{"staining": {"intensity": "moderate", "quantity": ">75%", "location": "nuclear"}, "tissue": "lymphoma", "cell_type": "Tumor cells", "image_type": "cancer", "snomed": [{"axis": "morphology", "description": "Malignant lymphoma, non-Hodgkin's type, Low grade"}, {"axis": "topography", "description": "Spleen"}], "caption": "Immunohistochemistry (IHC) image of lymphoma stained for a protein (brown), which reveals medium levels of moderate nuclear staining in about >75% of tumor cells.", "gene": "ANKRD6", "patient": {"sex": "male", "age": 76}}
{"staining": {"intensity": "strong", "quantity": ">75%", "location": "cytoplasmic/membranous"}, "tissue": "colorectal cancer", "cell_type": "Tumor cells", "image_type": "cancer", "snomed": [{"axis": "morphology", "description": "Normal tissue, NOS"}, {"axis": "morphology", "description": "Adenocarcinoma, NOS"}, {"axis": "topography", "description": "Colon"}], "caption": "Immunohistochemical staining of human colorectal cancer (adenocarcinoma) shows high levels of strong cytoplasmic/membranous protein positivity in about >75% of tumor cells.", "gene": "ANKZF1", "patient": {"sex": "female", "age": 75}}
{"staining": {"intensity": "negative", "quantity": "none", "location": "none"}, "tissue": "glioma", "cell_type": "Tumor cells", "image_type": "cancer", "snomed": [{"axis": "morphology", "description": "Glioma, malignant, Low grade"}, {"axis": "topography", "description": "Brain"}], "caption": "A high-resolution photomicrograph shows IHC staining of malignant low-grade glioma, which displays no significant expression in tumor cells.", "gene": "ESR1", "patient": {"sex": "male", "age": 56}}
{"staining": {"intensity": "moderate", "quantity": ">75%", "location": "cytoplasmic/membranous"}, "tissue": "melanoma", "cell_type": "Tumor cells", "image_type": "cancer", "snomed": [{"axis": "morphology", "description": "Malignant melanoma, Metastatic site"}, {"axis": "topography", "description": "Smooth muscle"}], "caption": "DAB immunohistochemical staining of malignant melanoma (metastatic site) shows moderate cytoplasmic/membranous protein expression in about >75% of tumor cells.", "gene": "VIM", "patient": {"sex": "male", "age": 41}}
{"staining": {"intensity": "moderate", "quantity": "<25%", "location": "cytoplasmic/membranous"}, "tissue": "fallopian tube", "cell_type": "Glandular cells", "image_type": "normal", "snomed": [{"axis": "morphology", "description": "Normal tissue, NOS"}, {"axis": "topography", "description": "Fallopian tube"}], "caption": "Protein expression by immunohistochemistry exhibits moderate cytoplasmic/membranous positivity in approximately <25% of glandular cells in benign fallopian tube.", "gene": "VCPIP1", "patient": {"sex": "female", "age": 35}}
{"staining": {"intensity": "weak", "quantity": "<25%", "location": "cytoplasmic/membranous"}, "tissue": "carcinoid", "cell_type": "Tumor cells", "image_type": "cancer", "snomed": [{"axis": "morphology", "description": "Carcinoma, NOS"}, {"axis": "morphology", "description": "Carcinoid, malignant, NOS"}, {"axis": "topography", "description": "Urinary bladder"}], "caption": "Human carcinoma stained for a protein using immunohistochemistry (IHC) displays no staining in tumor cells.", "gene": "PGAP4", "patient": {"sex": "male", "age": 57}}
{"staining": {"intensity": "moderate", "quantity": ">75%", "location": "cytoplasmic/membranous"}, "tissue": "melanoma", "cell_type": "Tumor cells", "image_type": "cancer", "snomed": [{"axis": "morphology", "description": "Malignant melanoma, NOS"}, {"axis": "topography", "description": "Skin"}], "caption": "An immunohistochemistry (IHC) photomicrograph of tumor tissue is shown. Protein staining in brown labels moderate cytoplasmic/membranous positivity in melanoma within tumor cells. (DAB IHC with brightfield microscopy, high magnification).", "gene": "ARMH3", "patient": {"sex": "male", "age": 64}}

= = = =

--- Task directions ---
Repeat, exactly, every line from the one containing "carcinoma stained for" through the final line of the listing above, adding nothing.

--- Exercise solution ---
{"staining": {"intensity": "weak", "quantity": "<25%", "location": "cytoplasmic/membranous"}, "tissue": "carcinoid", "cell_type": "Tumor cells", "image_type": "cancer", "snomed": [{"axis": "morphology", "description": "Carcinoma, NOS"}, {"axis": "morphology", "description": "Carcinoid, malignant, NOS"}, {"axis": "topography", "description": "Urinary bladder"}], "caption": "Human carcinoma stained for a protein using immunohistochemistry (IHC) displays no staining in tumor cells.", "gene": "PGAP4", "patient": {"sex": "male", "age": 57}}
{"staining": {"intensity": "moderate", "quantity": ">75%", "location": "cytoplasmic/membranous"}, "tissue": "melanoma", "cell_type": "Tumor cells", "image_type": "cancer", "snomed": [{"axis": "morphology", "description": "Malignant melanoma, NOS"}, {"axis": "topography", "description": "Skin"}], "caption": "An immunohistochemistry (IHC) photomicrograph of tumor tissue is shown. Protein staining in brown labels moderate cytoplasmic/membranous positivity in melanoma within tumor cells. (DAB IHC with brightfield microscopy, high magnification).", "gene": "ARMH3", "patient": {"sex": "male", "age": 64}}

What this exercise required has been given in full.